The seven stages of wisdom that characterize a Jivanmukta were mentioned by Ribhu to his son, Nidāgha,  in the Varahu Upanishad, which stages are – a) Shubhecha ('good desire or intention'), b) Vicharana ('enquiry and contemplation'), c) Tanumanasi ('the mind rid of hankering after objects'), d) Sattvapatti ('the purified Chit resting on the Atman'), e) Asamsakti ('perfect non-attachment to objects'), f) Padartha-bhavana ('analysis of objects or love for objects'), g) Turiyattita ('superconsciouness' or moksha). With the first three stages working amidst differences and non-differences in the waking state  the aspirant i.e. the seeker after Truth, is called Mumukshu. The first three stages or bhumikas viz; the good intention to pursue the right path, the investigation into ways and means required for gain of knowledge, and the attenuation of the mind, are under the Jagrat ('waking') state when awake one sees the universe and assumes it to be really existent; the third stage is also called Asanga-bhavana in which stage if death occurs the human being is re-born on earth as a jnani ('wise person') after spending a longer time in the heaven.

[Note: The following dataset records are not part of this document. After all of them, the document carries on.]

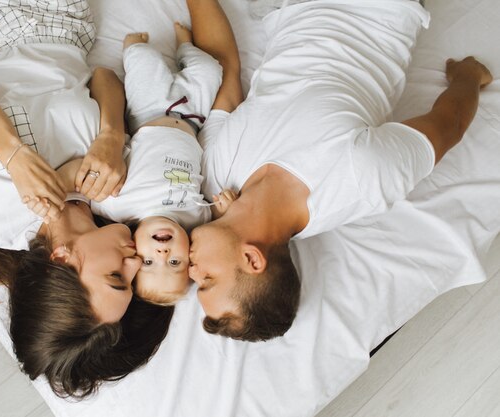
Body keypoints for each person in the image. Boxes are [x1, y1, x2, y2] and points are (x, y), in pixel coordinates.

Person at [187, 0, 493, 341]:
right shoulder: (360, 178)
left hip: (287, 11)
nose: (192, 270)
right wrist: (468, 76)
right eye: (206, 279)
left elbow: (226, 71)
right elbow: (447, 126)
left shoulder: (214, 175)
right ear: (252, 259)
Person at [0, 0, 173, 398]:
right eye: (132, 279)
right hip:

These seven stages are also termed as the seven essential qualifications required for experiencing the highest bliss.

In order to experience the truth about one’s own self a preparation through investigation into one’s own true nature and meditation is required, rising above the body-thought, to reach the stage of tanumanasi to directly apprehend pure awareness, as long as man does not give identification of the atman with the body etc; till then he does not get liberated, this wrong identification is required to be renounced, this is rising above the body-thought.